CHANG: Yeah. Well, among the students that you have heard from who disagree with the way these 11 students were disciplined, what bothers people most about this situation? Is it the suspension? Is it the loss of tuition money, or is it something else?

SCHWARTZ: I mean, this has really divided the community and created a really tense environment on campus. I think most students believe the university was just to suspend the students but are outraged that Northeastern won't refund their tuition. Some of the dismissed students could be low-income and will be burdened by this cost for a long time. People are also bringing up that, you know, since this program that they were in - it doesn't give students any financial aid - these students are most likely not paying for their own tuition, and it's unfair for the students' parents to have to shoulder the cost of their child's mistakes.
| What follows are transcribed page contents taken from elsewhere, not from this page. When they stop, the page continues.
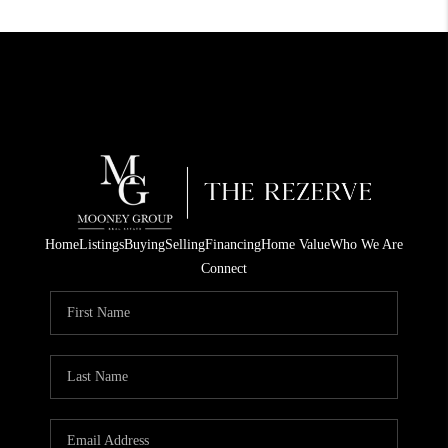
Home
Listings
Buying
Selling
Financing
Home Value
Who We Are
Connect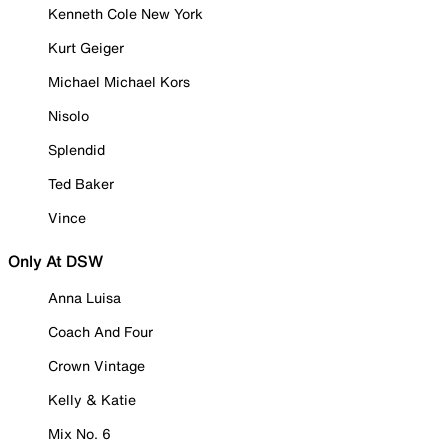
Kenneth Cole New York
Kurt Geiger
Michael Michael Kors
Nisolo
Splendid
Ted Baker
Vince
Only At DSW
Anna Luisa
Coach And Four
Crown Vintage
Kelly & Katie
Mix No. 6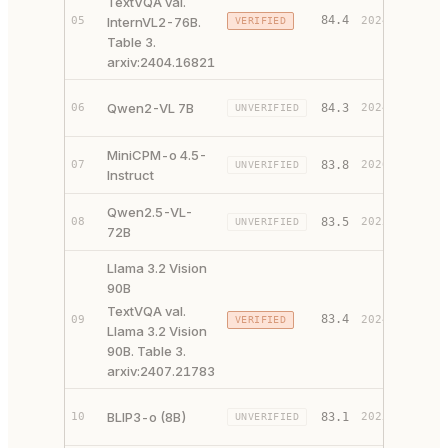
TextVQA val.
84.4
05
InternVL2-76B.
2024
VERIFIED
PAPER 
Table 3.
arxiv:2404.16821
PAPER 
Qwen2-VL 7B
06
84.3
2024
UNVERIFIED
CODE ↗
MiniCPM-o 4.5-
PAPER 
07
83.8
2026
UNVERIFIED
Instruct
CODE ↗
Qwen2.5-VL-
PAPER 
08
83.5
2025
UNVERIFIED
72B
CODE ↗
Llama 3.2 Vision
90B
TextVQA val.
83.4
09
2024
VERIFIED
PAPER 
Llama 3.2 Vision
90B. Table 3.
arxiv:2407.21783
PAPER 
BLIP3-o (8B)
10
83.1
2025
UNVERIFIED
CODE ↗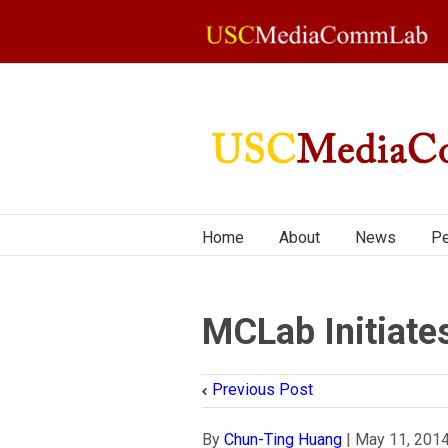
Home
About
News
Pe
MCLab Initiate
Previous Post
By
Chun-Ting Huang
|
May 11, 201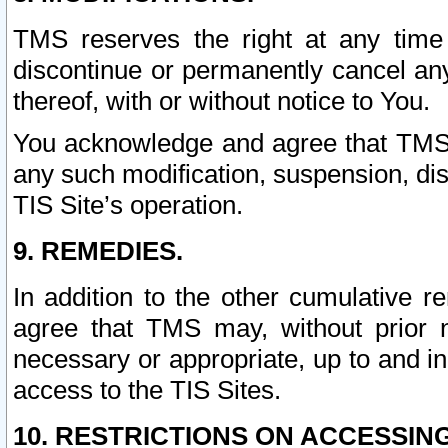
TMS reserves the right at any time
discontinue or permanently cancel any 
thereof, with or without notice to You.
You acknowledge and agree that TMS wi
any such modification, suspension, disc
TIS Site’s operation.
9. REMEDIES.
In addition to the other cumulative 
agree that TMS may, without prior 
necessary or appropriate, up to and inc
access to the TIS Sites.
10. RESTRICTIONS ON ACCESSING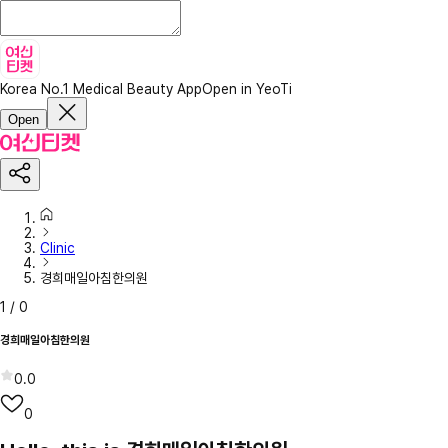
Korea No.1 Medical Beauty App
Open in YeoTi
Open
Clinic
경희매일아침한의원
1
/
0
경희매일아침한의원
0.0
0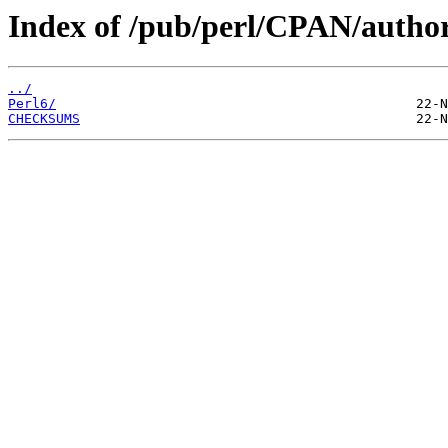
Index of /pub/perl/CPAN/auth
../
Perl6/
CHECKSUMS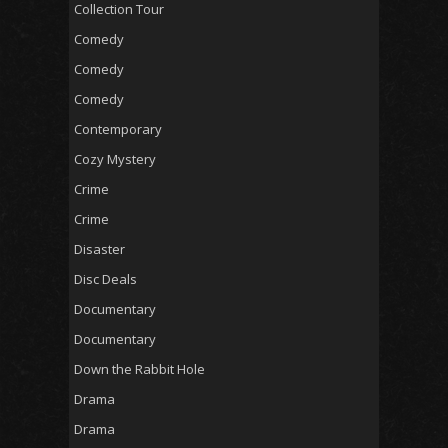
Collection Tour
Comedy
Comedy
Comedy
Contemporary
Cozy Mystery
Crime
Crime
Disaster
Disc Deals
Documentary
Documentary
Down the Rabbit Hole
Drama
Drama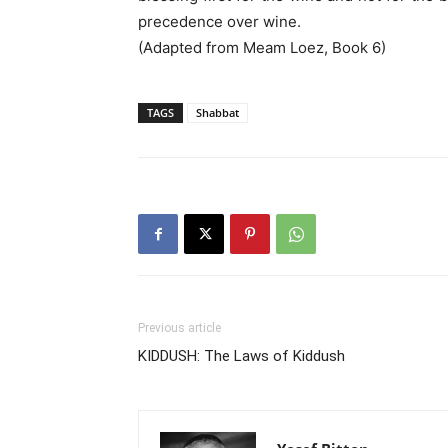
precedence over wine.
(Adapted from Meam Loez, Book 6)
TAGS
Shabbat
Previous article
KIDDUSH: The Laws of Kiddush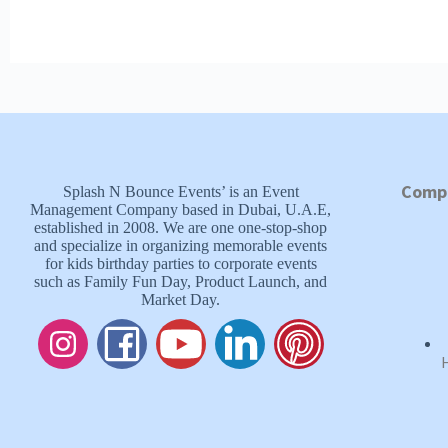
Comp
Splash N Bounce Events’ is an Event
Management Company based in Dubai, U.A.E,
established in 2008. We are one one-stop-shop
and specialize in organizing memorable events
for kids birthday parties to corporate events
such as Family Fun Day, Product Launch, and
Market Day.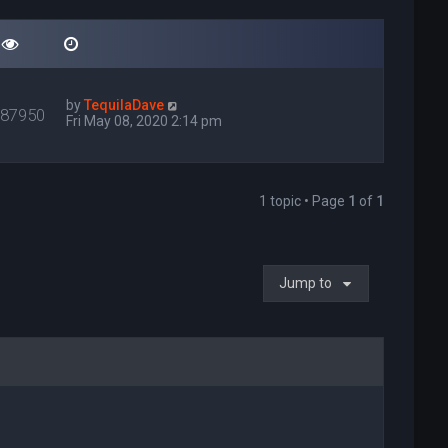
by
TequilaDave
087950
Fri May 08, 2020 2:14 pm
1 topic • Page
1
of
1
Jump to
CHANG: Well, what about students who actually support the university's actions in this case? Have you heard from them? What do they say?

SCHWARTZ: Yeah, there's plenty of students who agree with the university on this. They think it was perfectly fair, citing that, you know, we all signed a contract, and we were warned plenty of times of the rules. And these students put the entire community and city at risk. I mean, especially with freshmen - they sent out a really harsh warning letter to students who voted yes, that they would party on an Instagram poll. And they're also looking out for the community.
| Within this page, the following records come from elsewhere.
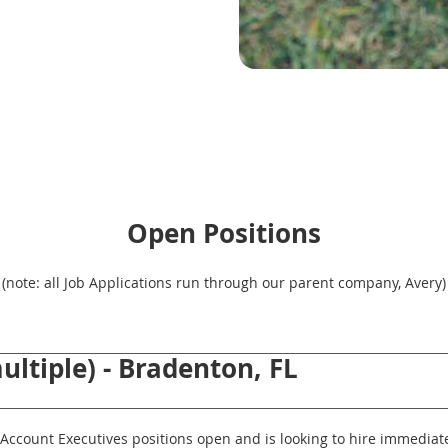
Open Positions
(note: all Job Applications run through our parent company, Avery)
ultiple) - Bradenton, FL
Account Executives positions open and is looking to hire immediatel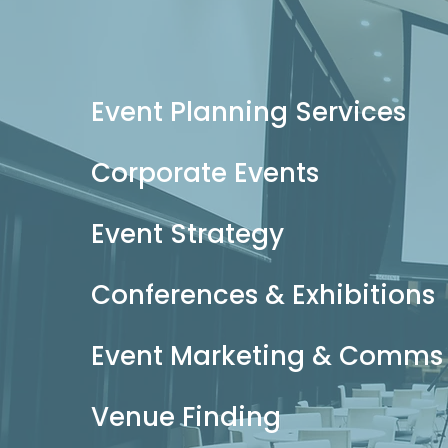
Event Planning Services
Corporate Events
Event Strategy
Conferences & Exhibitions
Event Marketing & Comms
Venue Finding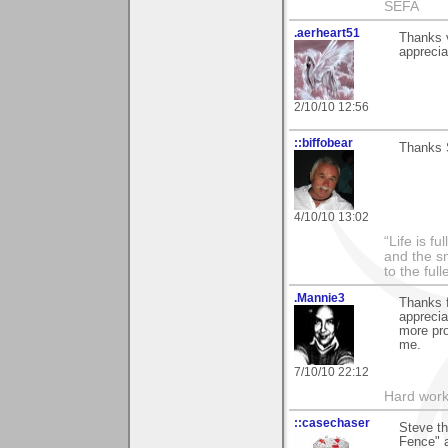
SEFA
.aerheart51
Thanks v
apprecia
2/10/10 12:56
::biffobear
Thanks S
4/10/10 13:02
“Life is f
and the sm
to the ful
.Mannie3
Thanks 
apprecia
more pro
me.
7/10/10 22:12
Hard work
::casechaser
Steve t
Fence" 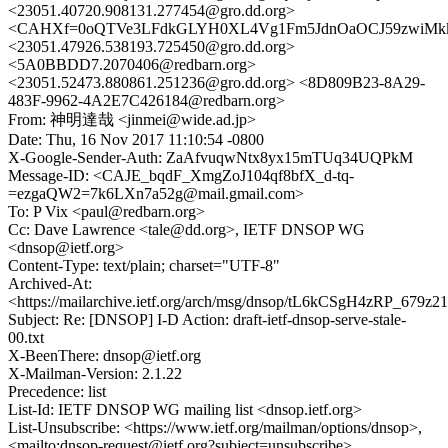
<23051.40720.908131.277454@gro.dd.org>
<CAHXf=0oQTVe3LFdkGLYH0XL4Vg1Fm5JdnOaOCJ59zwiMkk
<23051.47926.538193.725450@gro.dd.org>
<5A0BBDD7.2070406@redbarn.org>
<23051.52473.880861.251236@gro.dd.org> <8D809B23-8A29-
483F-9962-4A2E7C426184@redbarn.org>
From: 神明達哉 <jinmei@wide.ad.jp>
Date: Thu, 16 Nov 2017 11:10:54 -0800
X-Google-Sender-Auth: ZaAfvuqwNtx8yx15mTUq34UQPkM
Message-ID: <CAJE_bqdF_XmgZoJ104qf8bfX_d-tq-
=ezgaQW2=7k6LXn7a52g@mail.gmail.com>
To: P Vix <paul@redbarn.org>
Cc: Dave Lawrence <tale@dd.org>, IETF DNSOP WG
<dnsop@ietf.org>
Content-Type: text/plain; charset="UTF-8"
Archived-At:
<https://mailarchive.ietf.org/arch/msg/dnsop/tL6kCSgH4zRP_679
Subject: Re: [DNSOP] I-D Action: draft-ietf-dnsop-serve-stale-
00.txt
X-BeenThere: dnsop@ietf.org
X-Mailman-Version: 2.1.22
Precedence: list
List-Id: IETF DNSOP WG mailing list <dnsop.ietf.org>
List-Unsubscribe: <https://www.ietf.org/mailman/options/dnsop>,
<mailto:dnsop-request@ietf.org?subject=unsubscribe>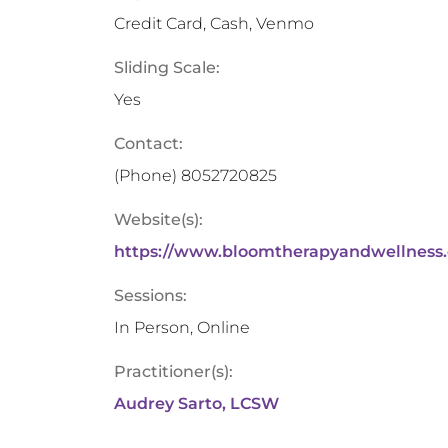
Credit Card, Cash, Venmo
Sliding Scale:
Yes
Contact:
(Phone)
8052720825
Website(s):
https://www.bloomtherapyandwellness.
Sessions:
In Person, Online
Practitioner(s):
Audrey Sarto, LCSW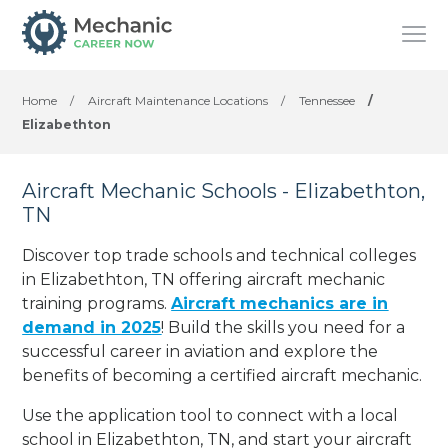
Home
/
Aircraft Maintenance Locations
/
Tennessee
/
Elizabethton
Aircraft Mechanic Schools - Elizabethton,
TN
Discover top trade schools and technical colleges
in Elizabethton, TN offering aircraft mechanic
training programs.
Aircraft mechanics are in
demand in 2025
! Build the skills you need for a
successful career in aviation and explore the
benefits of becoming a certified aircraft mechanic.
Use the application tool to connect with a local
school in Elizabethton, TN, and start your aircraft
CHANG: What about parents? Have they been weighing in throughout this?

SCHWARTZ: Yeah. Parents of Northeastern students are overwhelmingly pleased with this. They're thrilled with Northeastern for coming down strong. And I think they're really - are operating with the belief that, you know, their child is perfect. Their child would never be the one caught in a situation like this.
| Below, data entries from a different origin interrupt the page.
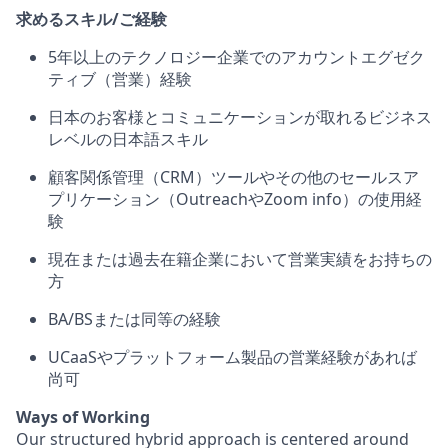
求めるスキル/ご経験
5年以上のテクノロジー企業でのアカウントエグゼク
ティブ（営業）経験
日本のお客様とコミュニケーションが取れるビジネス
レベルの日本語スキル
顧客関係管理（CRM）ツールやその他のセールスア
プリケーション（OutreachやZoom info）の使用経
験
現在または過去在籍企業において営業実績をお持ちの
方
BA/BSまたは同等の経験
UCaaSやプラットフォーム製品の営業経験があれば
尚可
Ways of Working
Our structured hybrid approach is centered around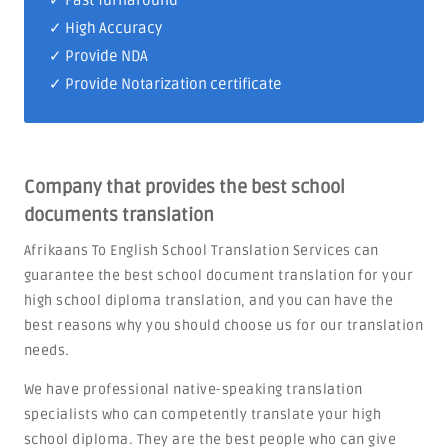
✓ Fast Turnaround
✓ High Accuracy
✓ Provide NDA
✓ Provide Notarization certificate
Company that provides the best school
documents translation
Afrikaans To English School Translation Services can
guarantee the best school document translation for your
high school diploma translation, and you can have the
best reasons why you should choose us for our translation
needs.
We have professional native-speaking translation
specialists who can competently translate your high
school diploma. They are the best people who can give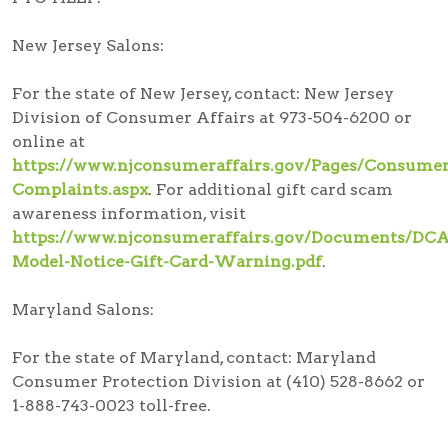
New Jersey Salons:
For the state of New Jersey, contact: New Jersey
Division of Consumer Affairs at 973-504-6200 or
online at
https://www.njconsumeraffairs.gov/Pages/Consumer
Complaints.aspx
. For additional gift card scam
awareness information, visit
https://www.njconsumeraffairs.gov/Documents/DCA
Model-Notice-Gift-Card-Warning.pdf
.
Maryland Salons:
For the state of Maryland, contact: Maryland
Consumer Protection Division at (410) 528-8662 or
1-888-743-0023 toll-free.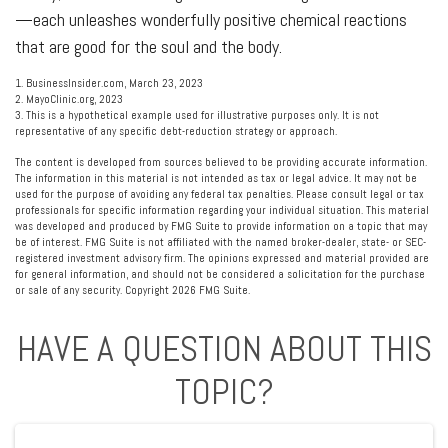
—each unleashes wonderfully positive chemical reactions
that are good for the soul and the body.
1. BusinessInsider.com, March 23, 2023
2.
MayoClinic.org, 2023
3. This is a hypothetical example used for illustrative purposes only. It is not
representative of any specific debt-reduction strategy or approach.
The content is developed from sources believed to be providing accurate information.
The information in this material is not intended as tax or legal advice. It may not be
used for the purpose of avoiding any federal tax penalties. Please consult legal or tax
professionals for specific information regarding your individual situation. This material
was developed and produced by FMG Suite to provide information on a topic that may
be of interest. FMG Suite is not affiliated with the named broker-dealer, state- or SEC-
registered investment advisory firm. The opinions expressed and material provided are
for general information, and should not be considered a solicitation for the purchase
or sale of any security. Copyright
2026 FMG Suite.
HAVE A QUESTION ABOUT THIS
TOPIC?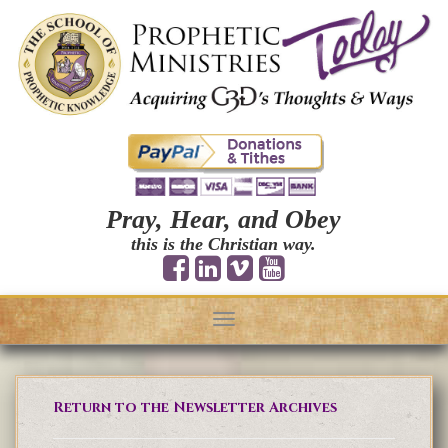
Pray, Hear, and Obey
this is the Christian way.
Toggle
navigation
Return to the Newsletter Archives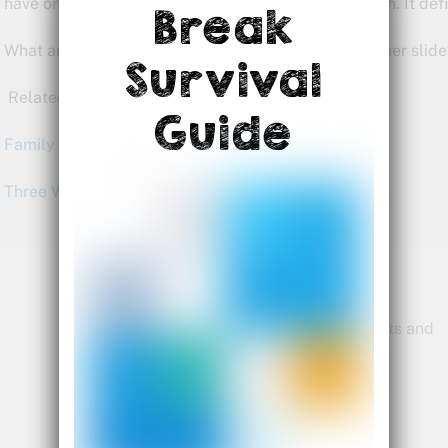
have on display to grab attention and bring people in. It defi
Break
What are you doing this summer to defeat the summer slide
Survival
Related articles:
Guide
Family Activities for Summer 2014
Three Ways to Defeat the Summer Slide
Bette Fetter
Founder and CEO of Young Rembrandts and
Author of Being Visual
Bette@being-visual.com
Follow Bette on Twitter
CHANG: Well, schools like Notre Dame and the University of North Carolina have already had to abruptly switch to online learning after COVID outbreaks happened on their campuses. Are you worried that that could happen at Northeastern as well?

SCHWARTZ: I think the university is going to do whatever it takes to stay with classes in person for as long as they can, but I think it really depends on how the numbers look.

CHANG: Well, what about you? I mean, ultimately, how safe do you feel as a student on this campus when it comes to COVID? I mean, do consequences like you're witnessing now make you feel that the university is really taking all of this quite seriously?

SCHWARTZ: I feel like the consequences that were just imposed on those students - it kind of goes both ways because in one way, you know, it's really scared students out of misbehaving. But I think it's also really harmed contact tracing.

CHANG: What do you mean?

SCHWARTZ: I think students who went to a party are going to lie if they're called for contact tracing. No one wants to admit they were at a party and risk suspension with no refund. The university has said they'll offer underage drinking amnesty to help with contact tracing, but they haven't offered any reprieve from this suspension risk.

CHANG: Deanna Schwartz is the managing editor of The Huntington News at Northeastern University in Boston.

Thank you very much for joining us today.